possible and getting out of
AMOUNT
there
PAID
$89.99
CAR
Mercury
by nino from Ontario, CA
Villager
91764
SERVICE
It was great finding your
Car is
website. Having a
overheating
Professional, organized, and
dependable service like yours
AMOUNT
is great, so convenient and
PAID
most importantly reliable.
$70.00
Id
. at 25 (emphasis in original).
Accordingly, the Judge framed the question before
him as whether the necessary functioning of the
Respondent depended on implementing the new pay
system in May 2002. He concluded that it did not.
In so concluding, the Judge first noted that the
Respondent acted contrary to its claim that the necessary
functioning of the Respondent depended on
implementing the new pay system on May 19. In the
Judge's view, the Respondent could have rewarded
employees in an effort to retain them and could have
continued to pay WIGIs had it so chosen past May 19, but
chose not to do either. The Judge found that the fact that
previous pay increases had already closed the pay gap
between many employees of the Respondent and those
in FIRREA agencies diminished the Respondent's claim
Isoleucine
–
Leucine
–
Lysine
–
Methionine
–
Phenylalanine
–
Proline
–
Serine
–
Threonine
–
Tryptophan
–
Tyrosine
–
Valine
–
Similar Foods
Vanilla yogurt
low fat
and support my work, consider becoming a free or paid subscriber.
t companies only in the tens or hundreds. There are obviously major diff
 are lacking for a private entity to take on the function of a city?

:::::

REQUIRED WORK = Please arrange every line of the listing above as a Markdown table with two columns, Row and Line, numbering each line in order and leaving out blank lines.

SOLUTION TO THIS EXERCISE =
| Row | Line |
|---|---|
| 1 | possible and getting out of |
| 2 | AMOUNT |
| 3 | there |
| 4 | PAID |
| 5 | $89.99 |
| 6 | CAR |
| 7 | Mercury |
| 8 | by nino from Ontario, CA |
| 9 | Villager |
| 10 | 91764 |
| 11 | SERVICE |
| 12 | It was great finding your |
| 13 | Car is |
| 14 | website. Having a |
| 15 | overheating |
| 16 | Professional, organized, and |
| 17 | dependable service like yours |
| 18 | AMOUNT |
| 19 | is great, so convenient and |
| 20 | PAID |
| 21 | most importantly reliable. |
| 22 | $70.00 |
| 23 | Id |
| 24 | . at 25 (emphasis in original). |
| 25 | Accordingly, the Judge framed the question before |
| 26 | him as whether the necessary functioning of the |
| 27 | Respondent depended on implementing the new pay |
| 28 | system in May 2002. He concluded that it did not. |
| 29 | In so concluding, the Judge first noted that the |
| 30 | Respondent acted contrary to its claim that the necessary |
| 31 | functioning of the Respondent depended on |
| 32 | implementing the new pay system on May 19. In the |
| 33 | Judge's view, the Respondent could have rewarded |
| 34 | employees in an effort to retain them and could have |
| 35 | continued to pay WIGIs had it so chosen past May 19, but |
| 36 | chose not to do either. The Judge found that the fact that |
| 37 | previous pay increases had already closed the pay gap |
| 38 | between many employees of the Respondent and those |
| 39 | in FIRREA agencies diminished the Respondent's claim |
| 40 | Isoleucine |
| 41 | – |
| 42 | Leucine |
| 43 | – |
| 44 | Lysine |
| 45 | – |
| 46 | Methionine |
| 47 | – |
| 48 | Phenylalanine |
| 49 | – |
| 50 | Proline |
| 51 | – |
| 52 | Serine |
| 53 | – |
| 54 | Threonine |
| 55 | – |
| 56 | Tryptophan |
| 57 | – |
| 58 | Tyrosine |
| 59 | – |
| 60 | Valine |
| 61 | – |
| 62 | Similar Foods |
| 63 | Vanilla yogurt |
| 64 | low fat |
| 65 | and support my work, consider becoming a free or paid subscriber. |
| 66 | t companies only in the tens or hundreds. There are obviously major diff |
| 67 |  are lacking for a private entity to take on the function of a city? |